The next day was Buddha’s Birthday. Cindy went sight-seeing with another friend, and I met up with Soon-young, my friend and colleague from Dongguk University. We strolled along the Chongyechong, pausing to take pictures of lotus lanterns strung over the water, Buddhist figures in the stream, and demonstrations against inadequate government compensation for houses and businesses.
On the majestic avenue Sejong-ro, there was the old statue of the sixteenth-century Admiral Lee Sun-shin, famous for his defeat of the Japanese.
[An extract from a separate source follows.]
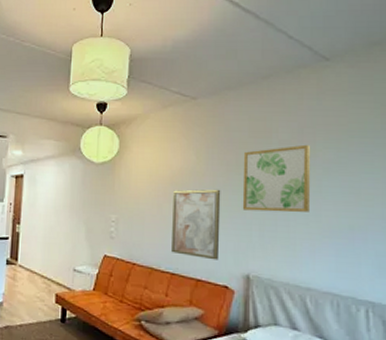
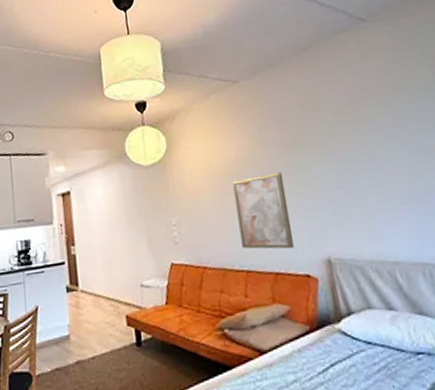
wall art: present [242,144,311,213] -> none [299,110,379,190]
Following that, several lanes of traffic lanes had been removed and replaced with a pedestrian promenade and a new statue honoring King Sejong, the fifteenth-century Chosung Dynasty monarch best known for instituting a number of technological advancements and hangul, the phonetic Korean alphabet, which made reading immeasurably easier than with Chinese characters. Further on, we found tents displaying old handicrafts and recent models or replicas of them.
Sejong Avenue ends at Gwanghwamun, one of the ancient gates to the city, and Gyeongbok Palace behind it. When I first arrived in Seoul, between the gate and the palace was the neo-classical-style Colonial Administration Building, which the Japanese had erected during the Annexation and which later served as the Capital Building and then the National Museum. Many Koreans hated it, claiming that with their usual sensitivity the Japanese had cut off the flow of earth’s energy from the mountain into the city, obstructed the view of the palace and demolished all but ten of the 400 palace buildings. The National Museum Building was torn down in 1995, allowing a beautiful view of the gate, the palace, and the mountain peak beyond. Soon-young and I happened to arrive in time for the changing of the guard.
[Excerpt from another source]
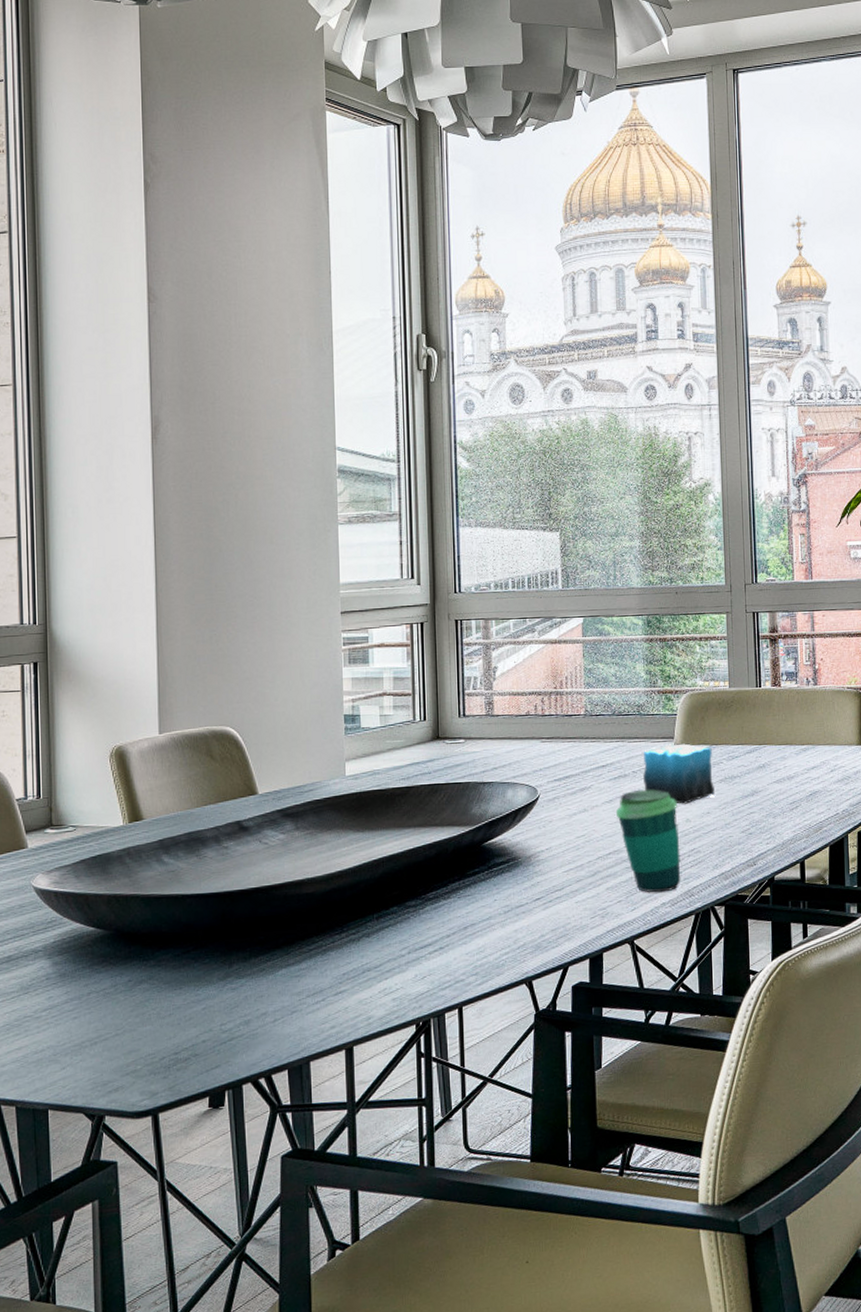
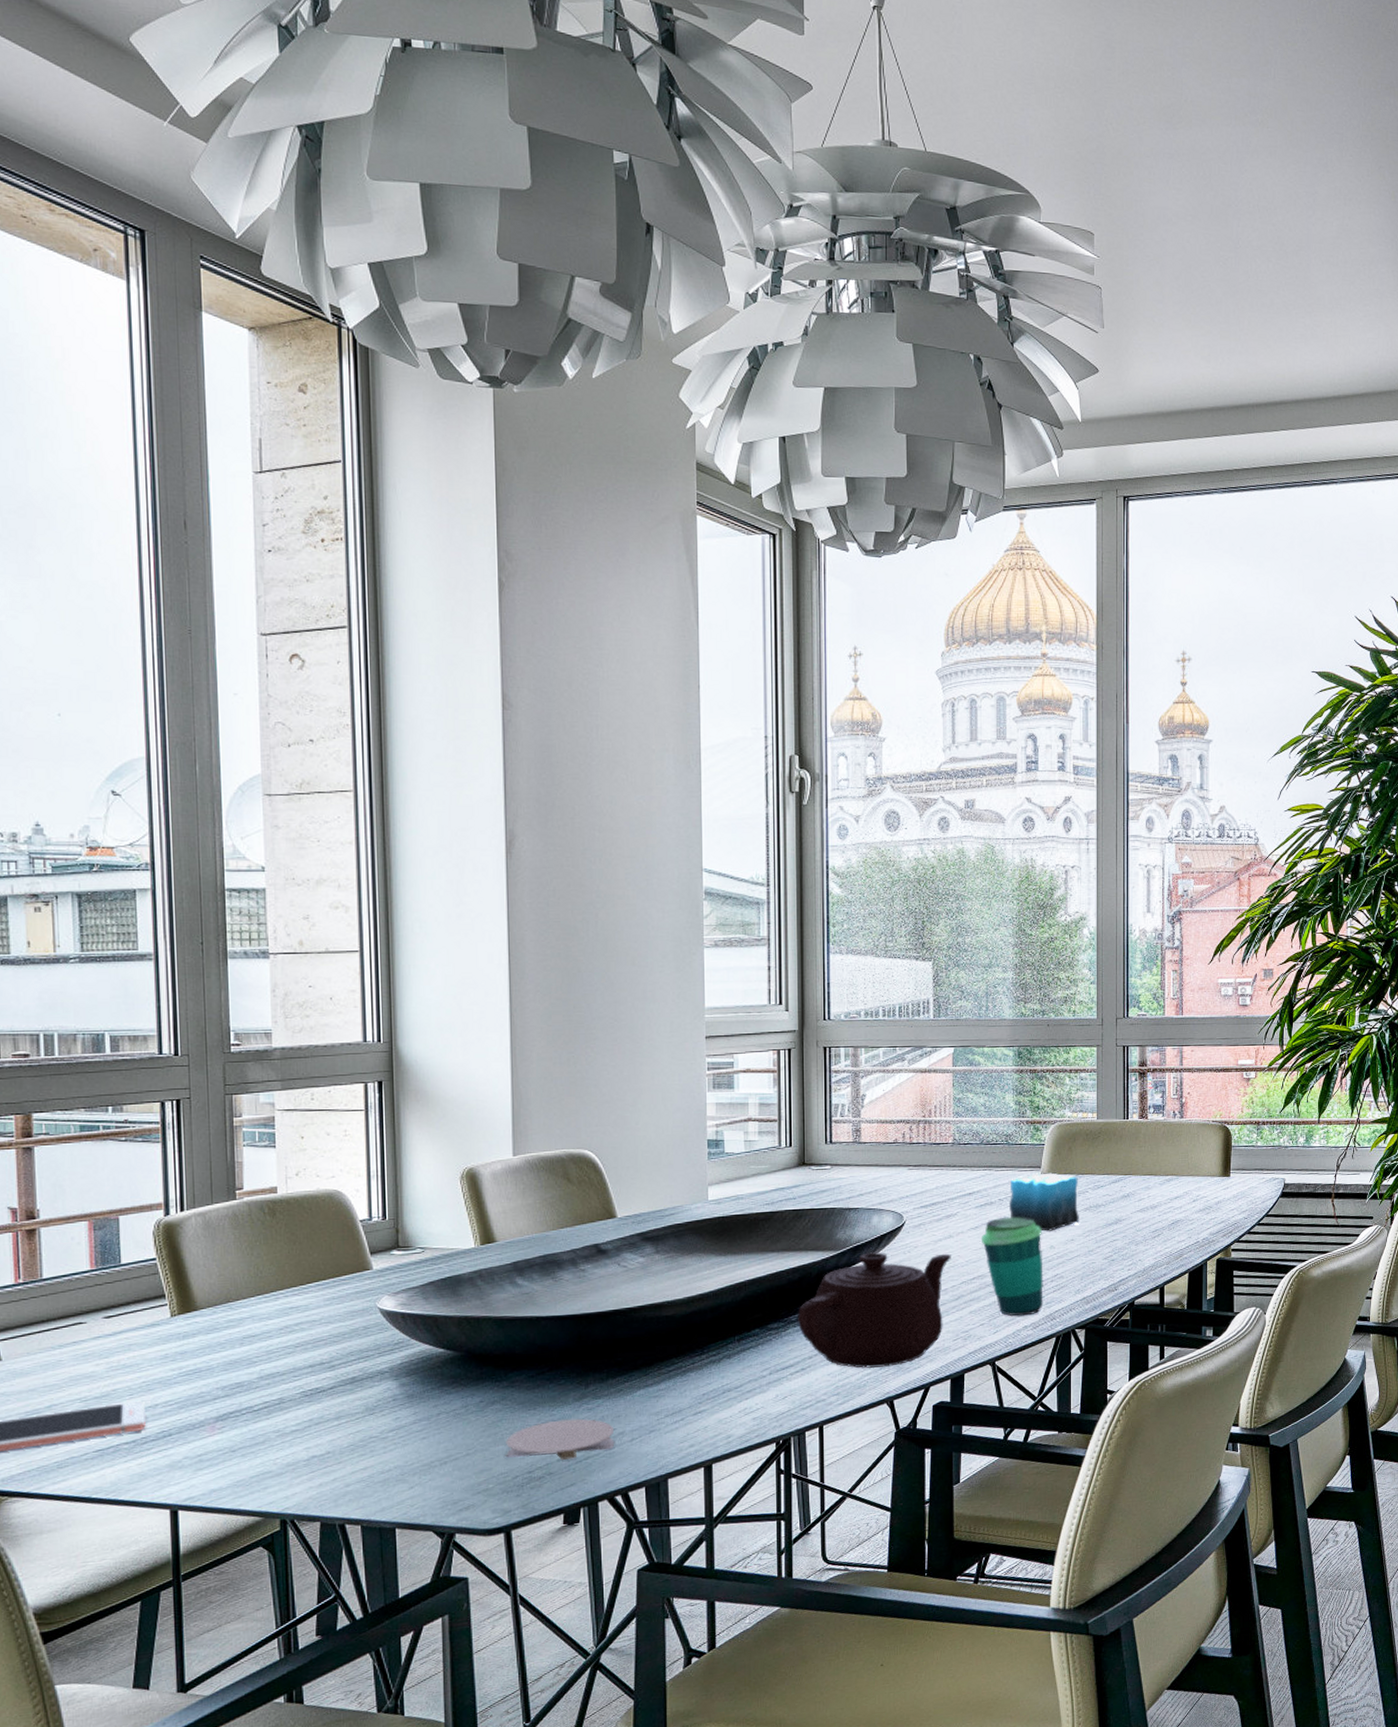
coaster: none [153,998,258,1041] -> present [506,1418,615,1460]
teapot: none [434,827,586,948] -> present [797,1252,951,1369]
After a stroll down the main street of Insadong, the art shop center, we had a traditional Korean meal and visited Chogye Temple. But there was a very long line to get in, and we’d both been inside the temple many times before, so it was off to Dongguk University for more pictures and a quick chat with the head of the Linguistics Department, who even on a major holiday was laboring away in his office. We got the taxi driver to stop for two minutes outside my old apartment. For dinner we joined Cindy in a Tibetan restaurant, also on Chongyechon.
The next day there was hotel check-out, lunch in a restaurant near the hotel, a taxi ride to the H&R Block office in Itaewon which has been doing my taxes since 1988—some things do not change. After parking my bag in Starbucks, I looked for a favorite jewelry store where in the past I’d found distinctive pieces with large semi-precious stones, but it had been replaced by one with more conventional items. I did find Foreign Foods, which is particularly good for Indian and Mid-Eastern ingredients, still in its place on the street leading up to the mosque. It’s a friendly place. I bought my fenugreek and remembered how much I’d felt that foreigners living in Korea should support each other.
Something happened on the trip that I haven’t yet found words for. I felt very much loved by old friends like Soon-young, who’s been part of my life since we met in 1989, and new ones like Cindy, who’d become a close friend over Skype and the telephone. With some people there was plenty of time for long talks.
I have a strong sense of place. At one point I said, “I love this city,” and Cindy said, “I can tell.” There’s something both comforting and exciting about being where you have a long history and watching it evolve right before your eyes, particularly if it also remains intimately familiar. It’s like seeing an old friend after years and resuming your conversation almost mid-sentence, even though you also appreciate her new make-over. “Permanence in change” may sound trite or sentimental, and yet I think that’s what it is.